Monday, May 5, 2014

It's Hard To Out-Jew A Rabbi, But I Tried

There is this new apartment that I want because it's on the beach and it's got a gorgeous view:


The owners are a lovely Rabbi and his wife. They could definitely do better than me as a tenant, but why would they want to do that? I deserve this after what I've been through. I spent the night in Connecticut over the weekend and woke up to an empty parking spot in front of my friend's house in New Haven. I immediately called '911' to report that my car had been stolen and was told by the operator that my problem was not a '911' emergency, but IT IS TO ME!

She gave me the local police number and I called, only to find out that my husband never paid the car taxes due in January for the previous year, so the car had been towed during the night. A $149 tax bill became $300 with the boot fee, plus the tow. When my husband didn't return my calls for an hour during this 8am fiasco, his punishment went from a whiny guilt trip to water boarding. I needed that money for botox and lap band surgery. It was very upsetting. When we finally spoke his response was "but I didn't know they towed cars for that."

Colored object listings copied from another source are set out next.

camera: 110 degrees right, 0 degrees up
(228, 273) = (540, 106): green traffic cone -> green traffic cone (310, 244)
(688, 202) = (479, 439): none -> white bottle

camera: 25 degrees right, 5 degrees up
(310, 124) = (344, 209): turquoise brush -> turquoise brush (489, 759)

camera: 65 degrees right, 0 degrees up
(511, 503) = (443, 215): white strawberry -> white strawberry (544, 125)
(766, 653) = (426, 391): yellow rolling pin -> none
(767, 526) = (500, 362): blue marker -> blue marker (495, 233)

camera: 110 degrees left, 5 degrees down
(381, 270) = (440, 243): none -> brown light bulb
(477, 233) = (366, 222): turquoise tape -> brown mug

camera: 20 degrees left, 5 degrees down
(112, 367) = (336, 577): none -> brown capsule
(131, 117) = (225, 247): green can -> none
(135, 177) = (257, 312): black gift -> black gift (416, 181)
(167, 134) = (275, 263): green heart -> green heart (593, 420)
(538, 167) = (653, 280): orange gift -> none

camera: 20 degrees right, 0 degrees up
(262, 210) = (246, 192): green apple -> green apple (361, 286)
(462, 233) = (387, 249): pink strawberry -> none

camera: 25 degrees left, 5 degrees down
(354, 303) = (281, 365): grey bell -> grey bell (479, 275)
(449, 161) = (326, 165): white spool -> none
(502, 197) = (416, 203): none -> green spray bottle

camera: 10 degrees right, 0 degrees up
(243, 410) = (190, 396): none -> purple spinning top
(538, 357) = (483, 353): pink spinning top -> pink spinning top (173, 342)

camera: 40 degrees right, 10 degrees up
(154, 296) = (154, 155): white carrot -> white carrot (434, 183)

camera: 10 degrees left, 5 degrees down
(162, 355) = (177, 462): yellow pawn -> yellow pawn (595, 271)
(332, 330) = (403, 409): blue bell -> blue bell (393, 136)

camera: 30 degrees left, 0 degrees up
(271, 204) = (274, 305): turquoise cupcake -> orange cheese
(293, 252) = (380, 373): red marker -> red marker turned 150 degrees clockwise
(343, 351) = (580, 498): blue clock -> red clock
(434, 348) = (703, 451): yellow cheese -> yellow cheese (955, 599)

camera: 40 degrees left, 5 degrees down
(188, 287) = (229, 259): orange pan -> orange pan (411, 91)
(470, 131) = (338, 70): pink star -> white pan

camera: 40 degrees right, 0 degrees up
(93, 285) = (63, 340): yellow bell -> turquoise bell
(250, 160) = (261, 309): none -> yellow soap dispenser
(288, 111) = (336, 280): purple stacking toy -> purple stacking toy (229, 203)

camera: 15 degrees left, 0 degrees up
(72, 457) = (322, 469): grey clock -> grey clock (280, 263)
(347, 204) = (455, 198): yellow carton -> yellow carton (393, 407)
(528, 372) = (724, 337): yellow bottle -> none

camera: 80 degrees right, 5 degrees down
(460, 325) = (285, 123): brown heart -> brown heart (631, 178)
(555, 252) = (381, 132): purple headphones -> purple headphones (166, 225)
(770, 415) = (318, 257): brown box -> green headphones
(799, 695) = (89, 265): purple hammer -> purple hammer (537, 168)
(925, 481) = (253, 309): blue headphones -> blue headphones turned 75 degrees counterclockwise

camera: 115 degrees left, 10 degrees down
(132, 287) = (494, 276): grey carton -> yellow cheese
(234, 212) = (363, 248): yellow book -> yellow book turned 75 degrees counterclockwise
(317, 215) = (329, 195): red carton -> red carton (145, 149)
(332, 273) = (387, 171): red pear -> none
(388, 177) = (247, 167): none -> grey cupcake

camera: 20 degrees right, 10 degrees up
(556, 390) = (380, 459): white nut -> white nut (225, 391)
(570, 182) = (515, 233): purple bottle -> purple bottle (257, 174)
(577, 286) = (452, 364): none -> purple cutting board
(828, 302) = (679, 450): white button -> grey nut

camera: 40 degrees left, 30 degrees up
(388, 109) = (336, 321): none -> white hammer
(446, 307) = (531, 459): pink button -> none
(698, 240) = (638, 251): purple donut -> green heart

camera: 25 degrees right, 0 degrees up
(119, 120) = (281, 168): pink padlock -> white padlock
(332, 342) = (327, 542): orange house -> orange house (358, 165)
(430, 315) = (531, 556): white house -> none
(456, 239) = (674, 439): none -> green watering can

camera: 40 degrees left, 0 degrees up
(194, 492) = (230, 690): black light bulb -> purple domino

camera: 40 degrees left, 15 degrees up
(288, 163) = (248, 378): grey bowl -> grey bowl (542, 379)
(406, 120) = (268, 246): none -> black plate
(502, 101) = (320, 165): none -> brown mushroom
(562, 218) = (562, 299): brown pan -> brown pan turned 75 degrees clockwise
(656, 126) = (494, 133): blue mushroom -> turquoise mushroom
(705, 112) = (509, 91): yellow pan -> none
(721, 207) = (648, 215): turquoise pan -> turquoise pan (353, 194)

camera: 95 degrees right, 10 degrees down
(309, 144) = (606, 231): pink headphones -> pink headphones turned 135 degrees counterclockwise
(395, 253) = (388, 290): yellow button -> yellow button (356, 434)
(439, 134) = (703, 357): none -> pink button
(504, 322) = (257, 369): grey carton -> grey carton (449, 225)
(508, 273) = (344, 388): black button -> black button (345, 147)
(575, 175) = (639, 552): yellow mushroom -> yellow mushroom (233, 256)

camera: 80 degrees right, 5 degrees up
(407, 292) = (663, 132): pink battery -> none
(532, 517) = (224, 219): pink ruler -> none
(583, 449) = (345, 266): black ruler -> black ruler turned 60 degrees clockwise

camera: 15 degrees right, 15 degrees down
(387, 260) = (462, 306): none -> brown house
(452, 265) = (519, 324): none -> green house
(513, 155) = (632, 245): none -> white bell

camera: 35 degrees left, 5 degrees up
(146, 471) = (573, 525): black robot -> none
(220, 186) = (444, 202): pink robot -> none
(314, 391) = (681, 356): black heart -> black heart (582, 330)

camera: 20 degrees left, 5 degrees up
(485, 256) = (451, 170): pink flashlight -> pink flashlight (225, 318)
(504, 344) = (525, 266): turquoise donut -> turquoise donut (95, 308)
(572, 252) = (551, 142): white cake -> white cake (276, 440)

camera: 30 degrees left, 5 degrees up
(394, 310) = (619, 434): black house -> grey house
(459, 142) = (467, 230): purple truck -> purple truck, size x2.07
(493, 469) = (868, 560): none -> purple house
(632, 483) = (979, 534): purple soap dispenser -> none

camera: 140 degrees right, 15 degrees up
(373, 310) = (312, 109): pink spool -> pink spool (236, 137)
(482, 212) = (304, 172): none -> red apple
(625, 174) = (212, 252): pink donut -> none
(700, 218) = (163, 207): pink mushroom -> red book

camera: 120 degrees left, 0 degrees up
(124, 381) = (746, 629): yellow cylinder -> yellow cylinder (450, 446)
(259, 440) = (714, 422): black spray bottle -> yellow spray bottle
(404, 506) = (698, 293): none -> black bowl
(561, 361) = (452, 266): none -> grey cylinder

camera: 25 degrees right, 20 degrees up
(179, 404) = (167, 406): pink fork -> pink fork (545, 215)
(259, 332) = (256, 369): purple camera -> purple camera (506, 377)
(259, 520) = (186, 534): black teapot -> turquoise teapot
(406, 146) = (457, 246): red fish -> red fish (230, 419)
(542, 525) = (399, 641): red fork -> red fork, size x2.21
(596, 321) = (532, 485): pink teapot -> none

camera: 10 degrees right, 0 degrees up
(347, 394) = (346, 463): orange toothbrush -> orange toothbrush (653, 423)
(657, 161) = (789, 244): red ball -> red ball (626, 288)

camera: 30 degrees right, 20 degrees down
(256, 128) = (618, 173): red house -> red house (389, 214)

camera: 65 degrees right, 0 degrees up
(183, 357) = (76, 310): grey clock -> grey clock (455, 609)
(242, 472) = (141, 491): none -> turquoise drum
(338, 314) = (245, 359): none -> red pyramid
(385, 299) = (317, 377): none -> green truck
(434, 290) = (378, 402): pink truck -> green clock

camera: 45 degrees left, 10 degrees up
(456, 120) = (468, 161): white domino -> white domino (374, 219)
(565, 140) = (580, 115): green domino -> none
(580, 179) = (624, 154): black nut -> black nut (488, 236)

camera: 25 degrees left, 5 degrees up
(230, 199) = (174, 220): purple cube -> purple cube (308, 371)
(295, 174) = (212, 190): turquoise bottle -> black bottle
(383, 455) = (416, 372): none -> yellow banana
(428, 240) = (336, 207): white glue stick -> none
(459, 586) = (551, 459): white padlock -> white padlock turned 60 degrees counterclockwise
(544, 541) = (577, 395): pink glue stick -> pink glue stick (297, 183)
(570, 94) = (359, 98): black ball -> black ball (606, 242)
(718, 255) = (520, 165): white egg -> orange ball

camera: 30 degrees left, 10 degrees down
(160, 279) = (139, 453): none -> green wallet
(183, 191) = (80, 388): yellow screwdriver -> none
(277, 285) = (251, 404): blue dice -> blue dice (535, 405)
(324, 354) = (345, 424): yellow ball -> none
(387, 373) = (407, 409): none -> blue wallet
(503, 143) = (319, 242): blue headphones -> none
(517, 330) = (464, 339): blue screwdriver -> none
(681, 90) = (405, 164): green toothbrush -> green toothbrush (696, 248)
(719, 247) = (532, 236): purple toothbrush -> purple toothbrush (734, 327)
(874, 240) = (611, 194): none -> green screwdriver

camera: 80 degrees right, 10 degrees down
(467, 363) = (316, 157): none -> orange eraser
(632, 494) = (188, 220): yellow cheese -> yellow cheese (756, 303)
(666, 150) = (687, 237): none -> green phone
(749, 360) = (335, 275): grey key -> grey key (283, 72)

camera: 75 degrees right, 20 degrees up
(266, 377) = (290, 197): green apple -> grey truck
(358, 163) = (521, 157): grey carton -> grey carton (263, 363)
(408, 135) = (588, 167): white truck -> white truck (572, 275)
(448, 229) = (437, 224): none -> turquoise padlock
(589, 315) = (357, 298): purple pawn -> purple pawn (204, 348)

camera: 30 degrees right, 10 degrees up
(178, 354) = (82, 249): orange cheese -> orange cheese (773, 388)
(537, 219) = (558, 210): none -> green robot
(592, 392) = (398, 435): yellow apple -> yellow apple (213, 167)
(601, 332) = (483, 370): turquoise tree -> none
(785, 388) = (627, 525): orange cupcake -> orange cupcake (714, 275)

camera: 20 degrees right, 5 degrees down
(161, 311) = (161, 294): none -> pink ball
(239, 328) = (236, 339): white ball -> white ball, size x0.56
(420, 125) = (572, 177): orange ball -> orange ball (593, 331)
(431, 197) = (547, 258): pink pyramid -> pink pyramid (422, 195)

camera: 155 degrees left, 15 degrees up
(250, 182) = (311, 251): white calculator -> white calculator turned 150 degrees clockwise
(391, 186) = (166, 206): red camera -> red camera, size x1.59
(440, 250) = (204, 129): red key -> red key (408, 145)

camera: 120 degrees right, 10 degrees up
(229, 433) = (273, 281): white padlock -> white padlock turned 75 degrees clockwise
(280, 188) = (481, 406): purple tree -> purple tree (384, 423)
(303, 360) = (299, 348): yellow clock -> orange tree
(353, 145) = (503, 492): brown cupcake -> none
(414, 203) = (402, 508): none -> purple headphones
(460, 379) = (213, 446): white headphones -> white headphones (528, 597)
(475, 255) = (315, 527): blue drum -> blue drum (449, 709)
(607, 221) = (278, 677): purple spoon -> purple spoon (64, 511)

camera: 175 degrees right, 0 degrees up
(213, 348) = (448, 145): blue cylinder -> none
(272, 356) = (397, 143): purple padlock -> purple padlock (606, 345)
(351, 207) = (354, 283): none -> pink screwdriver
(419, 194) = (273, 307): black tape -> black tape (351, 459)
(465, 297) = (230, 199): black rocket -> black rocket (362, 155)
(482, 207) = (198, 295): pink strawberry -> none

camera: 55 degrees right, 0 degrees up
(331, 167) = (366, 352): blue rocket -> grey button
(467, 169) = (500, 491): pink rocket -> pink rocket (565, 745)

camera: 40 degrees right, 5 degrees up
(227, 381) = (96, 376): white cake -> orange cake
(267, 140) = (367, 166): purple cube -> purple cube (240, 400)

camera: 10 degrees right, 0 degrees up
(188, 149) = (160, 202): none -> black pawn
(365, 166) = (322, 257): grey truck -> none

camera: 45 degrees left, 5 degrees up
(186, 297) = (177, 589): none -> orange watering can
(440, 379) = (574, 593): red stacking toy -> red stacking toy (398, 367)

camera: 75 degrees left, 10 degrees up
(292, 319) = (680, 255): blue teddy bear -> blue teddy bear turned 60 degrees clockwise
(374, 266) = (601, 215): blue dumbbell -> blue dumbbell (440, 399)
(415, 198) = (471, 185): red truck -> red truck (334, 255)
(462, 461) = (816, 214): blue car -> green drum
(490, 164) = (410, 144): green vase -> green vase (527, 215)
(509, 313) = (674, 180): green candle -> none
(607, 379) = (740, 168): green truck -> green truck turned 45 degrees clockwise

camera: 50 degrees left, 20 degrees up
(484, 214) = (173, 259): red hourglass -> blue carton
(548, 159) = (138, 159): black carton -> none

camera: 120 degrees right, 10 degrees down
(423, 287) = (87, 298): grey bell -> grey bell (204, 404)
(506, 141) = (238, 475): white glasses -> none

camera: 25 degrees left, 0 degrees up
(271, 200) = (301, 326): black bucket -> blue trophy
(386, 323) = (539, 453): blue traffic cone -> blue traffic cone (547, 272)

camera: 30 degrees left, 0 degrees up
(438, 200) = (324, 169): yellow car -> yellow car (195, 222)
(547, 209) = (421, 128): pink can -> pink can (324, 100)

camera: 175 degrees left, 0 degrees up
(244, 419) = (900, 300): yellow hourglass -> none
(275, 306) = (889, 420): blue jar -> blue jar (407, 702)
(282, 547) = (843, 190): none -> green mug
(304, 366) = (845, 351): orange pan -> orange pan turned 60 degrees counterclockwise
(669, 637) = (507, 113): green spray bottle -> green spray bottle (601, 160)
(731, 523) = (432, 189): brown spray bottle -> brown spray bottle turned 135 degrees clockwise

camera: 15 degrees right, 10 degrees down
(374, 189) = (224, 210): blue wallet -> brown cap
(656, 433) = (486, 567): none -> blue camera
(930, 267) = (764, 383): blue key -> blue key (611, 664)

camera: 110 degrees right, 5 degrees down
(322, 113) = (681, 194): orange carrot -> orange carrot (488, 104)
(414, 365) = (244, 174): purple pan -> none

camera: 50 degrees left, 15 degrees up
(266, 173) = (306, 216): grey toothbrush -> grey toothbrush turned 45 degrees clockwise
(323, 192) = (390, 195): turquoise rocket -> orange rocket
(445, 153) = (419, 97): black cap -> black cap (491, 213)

So our lease is up and we're trying to find a new apartment with a water view because I'm greedy. Moving is incredibly stressful, so it was a bad time to believe my car had been stolen in the middle of the night. The rabbi's beachfront property was cheering me up, but I had to work at it. I was laying down my best schmooze. I used my maiden name AND my married name (combined they make me sound like a law firm), casually mentioned that my husband's grandfather had been a rabbi, that I was not the young congregant who burned down my own synagogue (the cause of that fire was never released to the public) and anything else I could think of. I was trying to be this:


As I was schmoozing and attempting to get them to rent to me, it occurred to them that their apartment was worth more. They raised the rent as we were discussing the rental application. I hadn't even moved all my crummy stuff in yet and they hiked it. Yeesh. Then an extra month's rent was added as a deposit.  Then it was made known that we had to pay for the water. The rabbi's wife is a shark and every few minutes there was a new bill or surcharge, but their eldest daughter is also named Rachel and so wouldn't my husband and I just be the perfect tenants? Well, no. It was too many hoops and I look terrible in a stick-on beard, so I backed out tonight and immediately felt relief, but I'm really bummed about losing that waterfront property. Does anyone want to let me, my husband and our small band of animals live with them as of June 1?

On a totally unrelated note, what's with all of the racist Jews in the media lately? They're totally giving the rest of us a bad rap. I mean, I'm a little racist because when my sister had her first son, I wanted to write a t.v. show about her boyfriend's mom and my step-mother and how they interacted differently with the baby and I wanted to call it "Black Grandma White Grandma," but I feel like my racism is of the softer sort than like banning a race from your basketball games or pretending White Privilege isn't real. "Black Grandma White Grandma" wouldn't just make fun of one race, either, it would have more of a reality t.v. feel to it. Do you think Tyler Perry would want to work with me on this, because I love him and I think we'd make a great team.